Read the entire essay, but he starts:

Israel does not need enemies: it has itself. Or more precisely: it has its government. The Netanyahu-Barak government has somehow found a way to lose the moral high ground, the all-important war for symbols and meanings, to Hamas. That is quite an accomplishment. Operation Make the World Hate Us, it might have been called.
I leave it to others to make the operational criticisms of the Israeli action, and will say only that even my amateurish understanding of the tactical challenge posed by the interdiction of the boats suffices to suggest that there were other ways to do this. I also will not pretend to a perfect grasp of what happened on board the Mavi Marmara. I have pondered the videos that both sides have released, and concluded that the Israeli soldiers sliding down that rope had no intention of attacking the people on board and that the people on board had no way of being confident of this. I cannot expect Palestinians and their supporters to believe the best about the Israeli army. (This is what Israeli hardliners call “the restoration of deterrence.”) I do not doubt that some of the activists on the ship welcomed a confrontation with Israel, but the Israelis should not have obliged them. In any event, what took place on that deck looks to me like a tragic misunderstanding. Yet there was no reason to think that anything else would have transpired.
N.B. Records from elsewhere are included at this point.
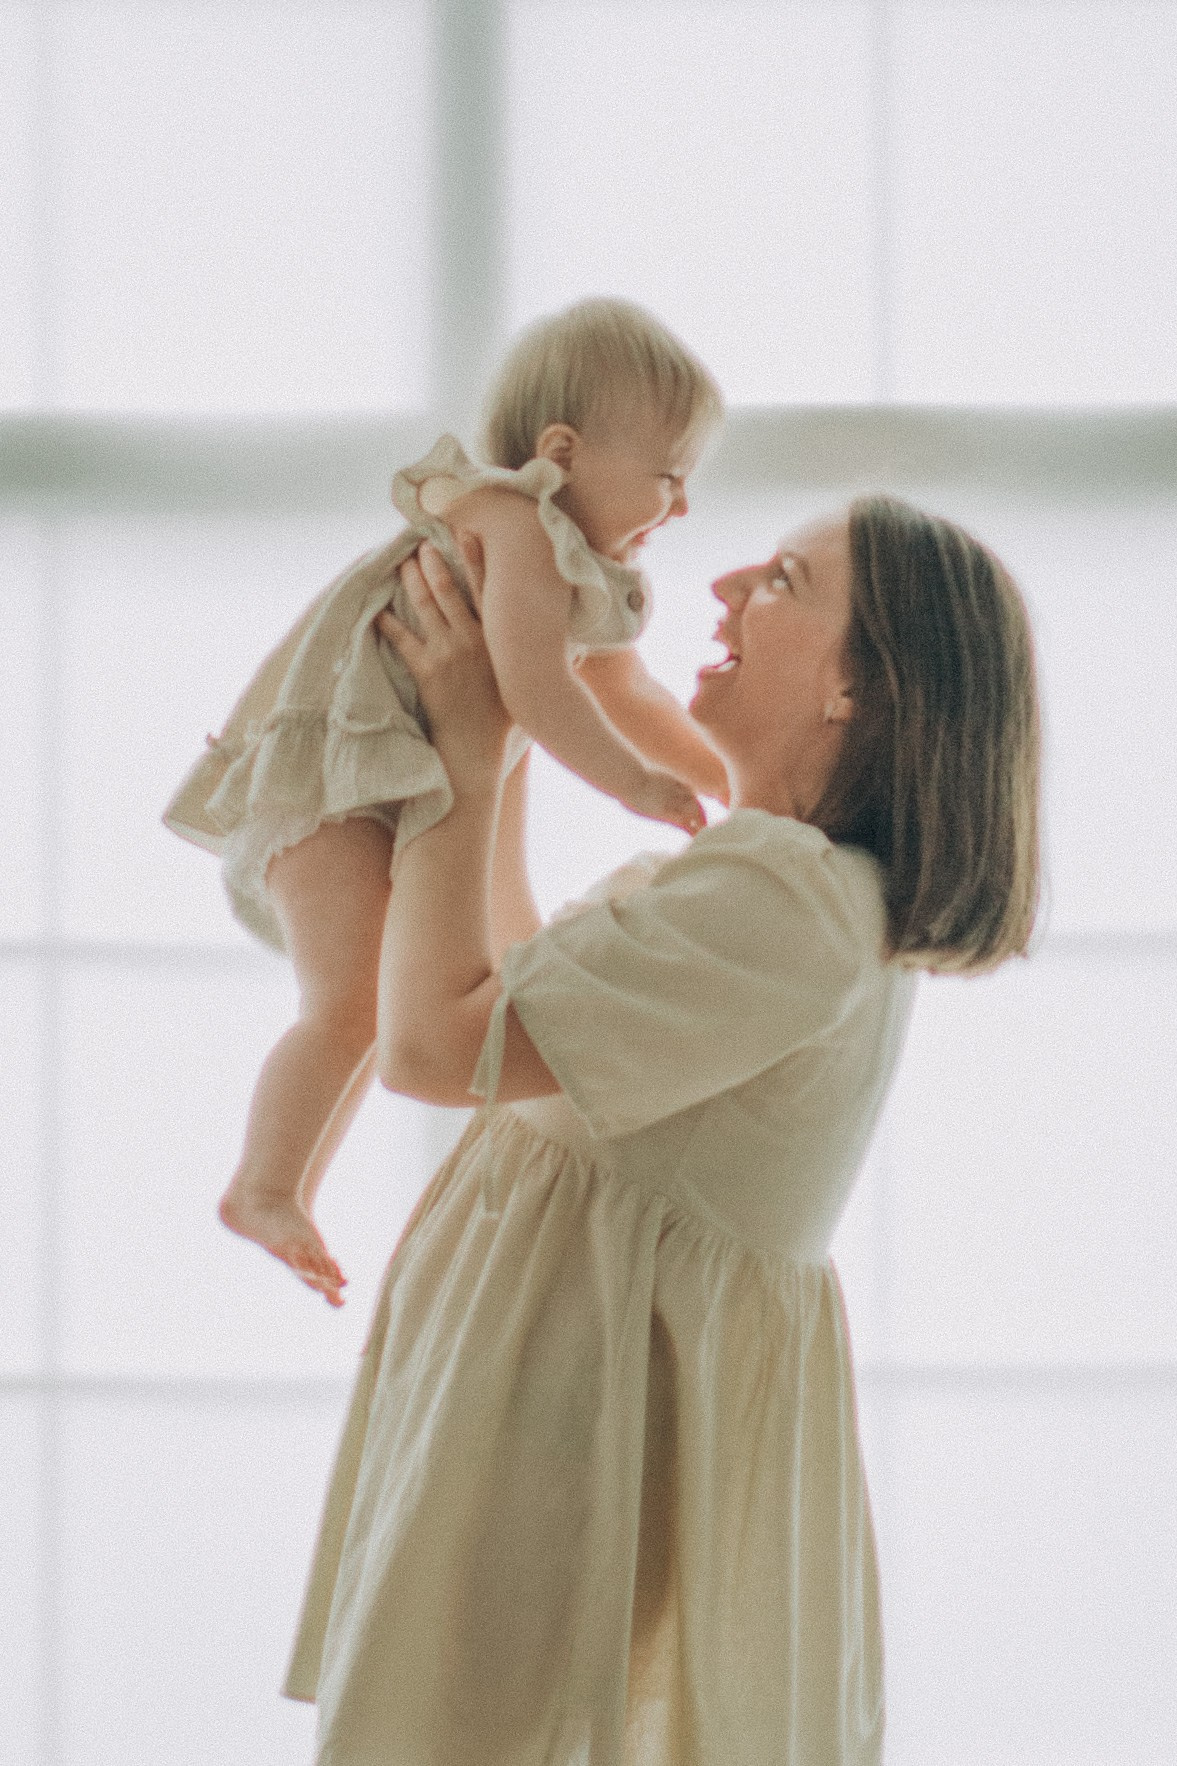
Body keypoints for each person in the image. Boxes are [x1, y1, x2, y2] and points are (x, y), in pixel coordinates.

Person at [282, 495, 1041, 1763]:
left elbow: (436, 1047)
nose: (730, 581)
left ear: (855, 686)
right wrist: (507, 729)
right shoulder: (784, 882)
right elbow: (516, 999)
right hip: (544, 1404)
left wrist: (467, 747)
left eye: (785, 579)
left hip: (560, 1427)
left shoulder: (785, 897)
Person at [162, 299, 728, 1303]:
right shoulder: (512, 522)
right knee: (351, 1007)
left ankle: (279, 1187)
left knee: (377, 1008)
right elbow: (540, 690)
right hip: (332, 787)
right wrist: (636, 783)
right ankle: (265, 1185)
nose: (680, 508)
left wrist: (730, 779)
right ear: (562, 450)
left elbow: (624, 688)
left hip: (383, 788)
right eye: (668, 476)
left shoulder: (570, 561)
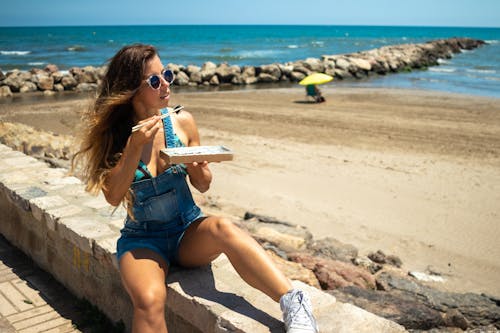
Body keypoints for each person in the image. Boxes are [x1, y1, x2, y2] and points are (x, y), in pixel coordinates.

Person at [72, 43, 319, 333]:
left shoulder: (182, 122)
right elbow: (113, 196)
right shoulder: (116, 136)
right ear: (131, 90)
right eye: (154, 80)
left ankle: (295, 303)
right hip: (143, 240)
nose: (165, 84)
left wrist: (199, 167)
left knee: (223, 227)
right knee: (149, 302)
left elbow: (203, 185)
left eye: (167, 74)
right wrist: (133, 148)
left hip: (187, 233)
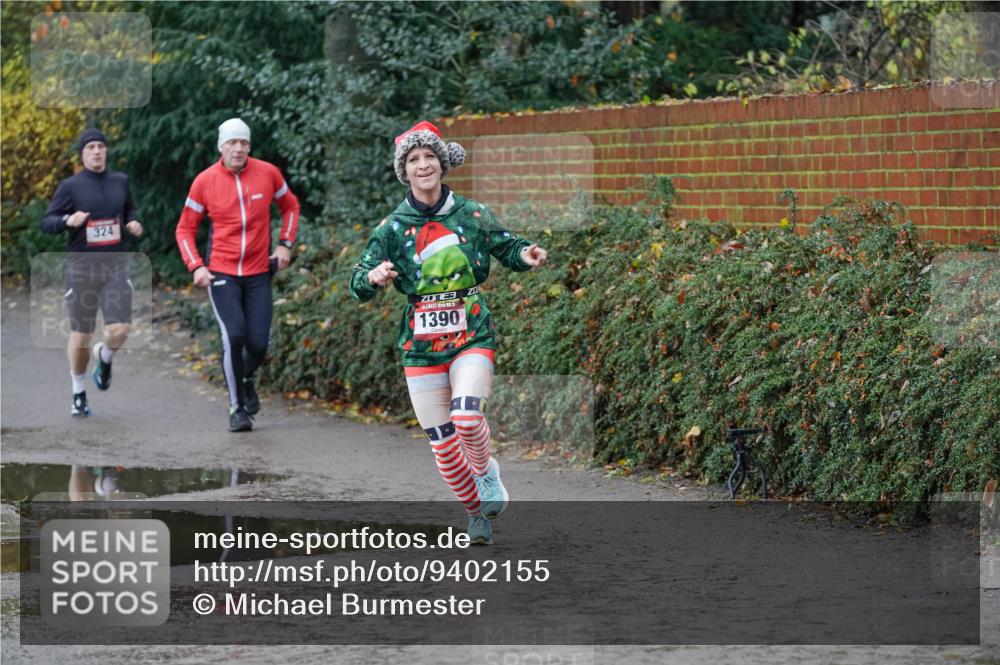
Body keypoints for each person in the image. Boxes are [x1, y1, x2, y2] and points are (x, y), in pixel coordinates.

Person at [349, 121, 548, 544]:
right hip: (420, 347)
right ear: (405, 171)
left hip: (471, 332)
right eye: (413, 159)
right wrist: (373, 276)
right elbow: (357, 282)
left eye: (429, 157)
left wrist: (525, 254)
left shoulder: (471, 213)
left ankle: (486, 472)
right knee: (442, 442)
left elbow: (506, 246)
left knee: (467, 418)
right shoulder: (391, 227)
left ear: (442, 164)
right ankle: (475, 514)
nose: (423, 165)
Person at [175, 118, 301, 432]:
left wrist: (285, 244)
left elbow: (291, 206)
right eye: (232, 142)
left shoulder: (268, 173)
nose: (238, 148)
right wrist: (196, 265)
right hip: (221, 273)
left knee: (258, 343)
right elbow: (184, 229)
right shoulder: (205, 181)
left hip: (259, 272)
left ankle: (245, 378)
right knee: (234, 335)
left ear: (249, 146)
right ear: (221, 146)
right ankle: (237, 408)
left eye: (244, 142)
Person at [41, 128, 143, 417]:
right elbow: (46, 223)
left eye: (100, 146)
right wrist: (67, 219)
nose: (97, 151)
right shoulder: (70, 186)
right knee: (82, 334)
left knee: (120, 329)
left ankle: (105, 356)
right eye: (90, 147)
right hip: (81, 269)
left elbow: (130, 209)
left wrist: (133, 222)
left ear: (106, 150)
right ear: (83, 154)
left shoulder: (120, 181)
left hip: (116, 266)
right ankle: (78, 392)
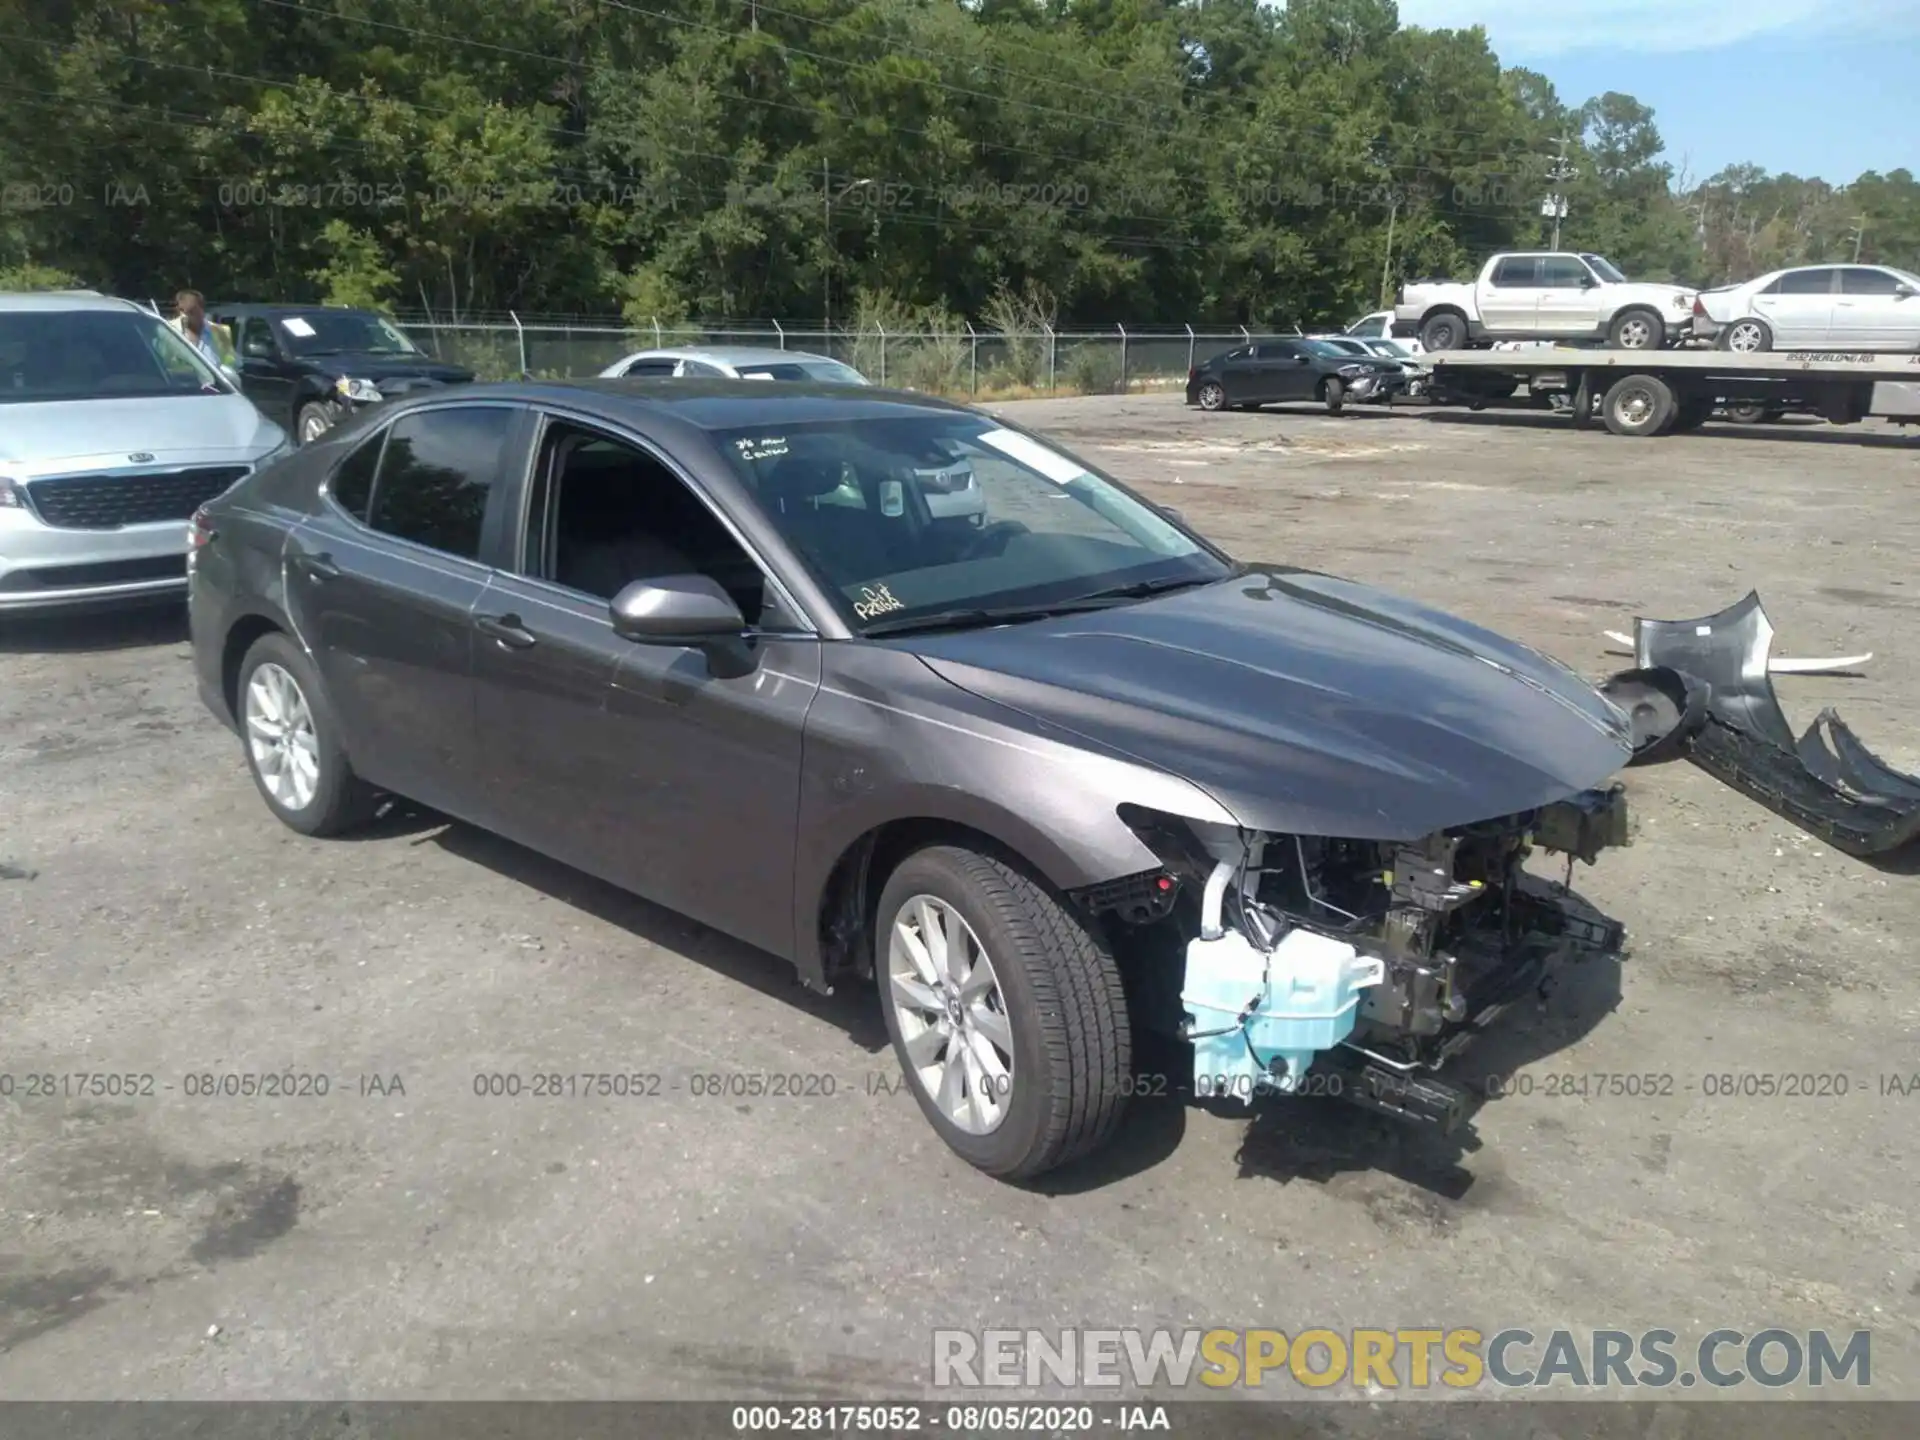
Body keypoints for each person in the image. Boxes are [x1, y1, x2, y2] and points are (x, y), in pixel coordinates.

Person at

The important point is that the killing of civilians on the Mavi Marmara–I understand that they were “armed” with metal bars and a knife, but still they were civilians, and soldiers are trained to respond unlethally to the recklessness of a mob–cannot be extenuated by reference to “asymmetrical warfare” and Israel’s right to defend itself. This was not warfare, at least of the physical sort. Israel was not under attack.